The records appear below. Set down exactly each line from the one that contains "vfov_deg: 36.8" through the last, both included.

-*-

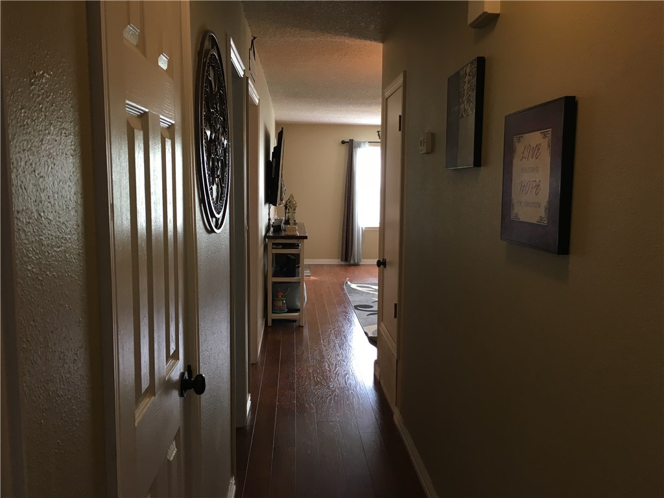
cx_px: 332
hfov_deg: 61.7
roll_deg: -1.2
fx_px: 556
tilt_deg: -5.9
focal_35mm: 29
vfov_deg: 48.2
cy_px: 249
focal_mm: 4.15
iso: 50
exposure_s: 1/30
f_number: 2.2
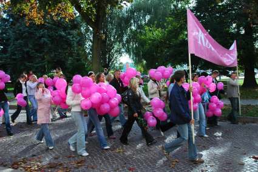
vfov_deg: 36.8
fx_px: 258
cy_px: 86
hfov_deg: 53.2
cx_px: 129
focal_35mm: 36
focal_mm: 24
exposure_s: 1/200
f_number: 7.1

-*-

• Answer space:
vfov_deg: 36.8
fx_px: 258
cy_px: 86
hfov_deg: 53.2
cx_px: 129
focal_35mm: 36
focal_mm: 24
exposure_s: 1/200
f_number: 7.1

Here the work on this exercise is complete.